Issue mapping online introduces a set of digital techniques for the detection, analysis and visualisation of topical affairs. The main purpose of this resource is to provide practical instructions and examples to guide social and cultural researchers in the use of these techniques. It also introduces the main principles that inform the wider methodology.

An interdisciplinary approach, issue mapping uses data analysis to answer questions like ‘is this topic an issue?’, ‘who are its actors?’ ‘what are its animating concerns?’, and ‘where are the issues happening (in which media, which field sites, which institutional locations)?’

Resisting the assumption that we already ‘know’ the answer to these basic questions, issue mapping online answers them by using techniques of network and textual analysis to detect issue formations in digital networked content.

Online media like the Web and social platforms offer special opportunities for analysing and visualising contemporary issue dynamics for a variety of reasons: because of the wealth of issue traces accessible online; because of the dynamic features of these media; their formatted quality (links, tags); and the possibilities they offer for data visualisation.
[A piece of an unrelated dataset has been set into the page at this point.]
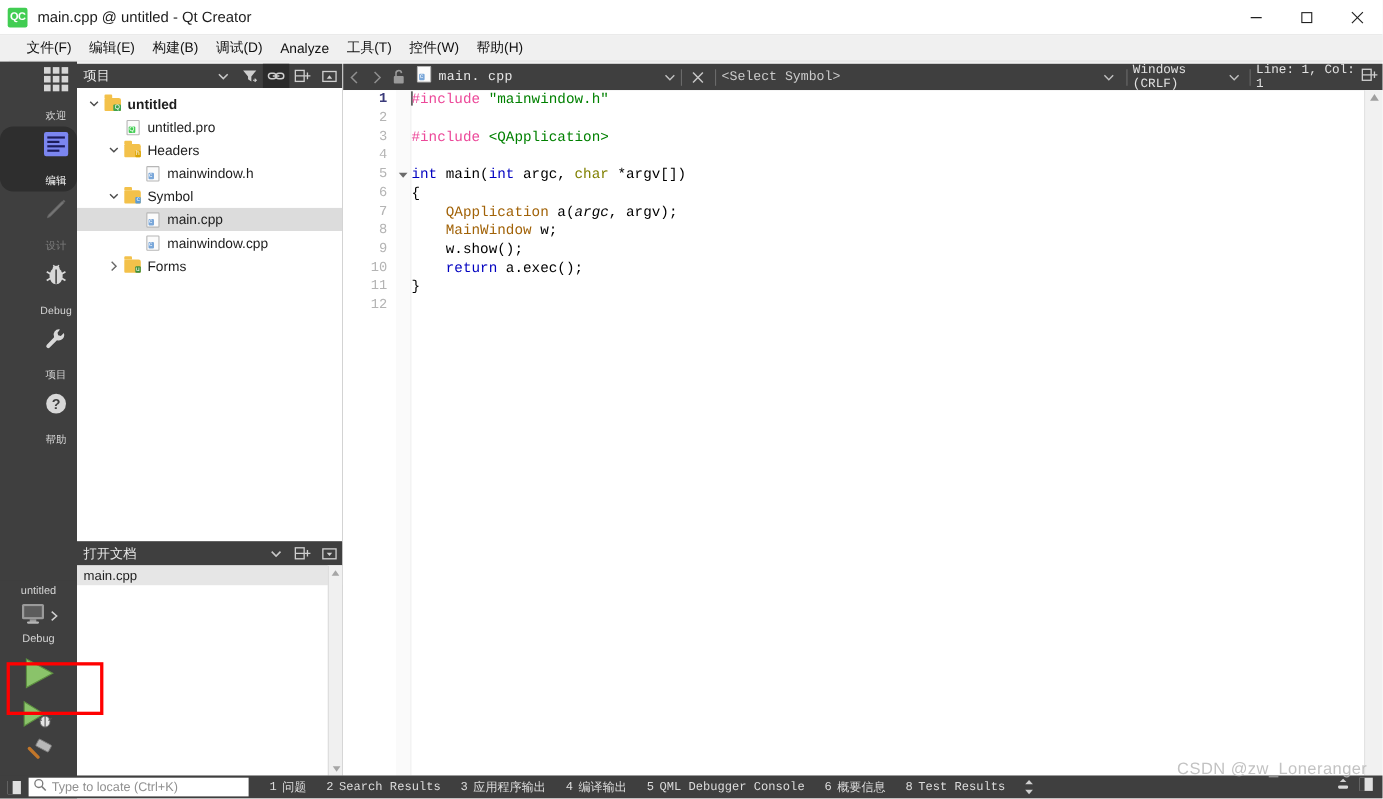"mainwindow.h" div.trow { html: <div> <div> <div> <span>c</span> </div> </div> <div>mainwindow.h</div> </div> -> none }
Online data tools like Issuecrawler and T-CAT have been developed that take advantage of such medium-specific features of Web and social media content in order to analyse and visualise current affairs.

Over the last decade or so, a range of case studies, reports and writings on issue mapping online has been produced with the aid of these tools by an international community of researchers: the Digital Methods Initiative (University of Amsterdam), Mapping Controversies (Sciences Po Media Lab and partners), the Techno-anthropology group at the UAA-CHP, the govcom.org foundation (Amsterdam), the Public Data Lab and the Centre for Interdisciplinary Methodologiesat the University of Warwick.

This blog offers an introduction to this emerging area of work and provides methodological guidance for the use of issue mapping techniques in social and cultural research.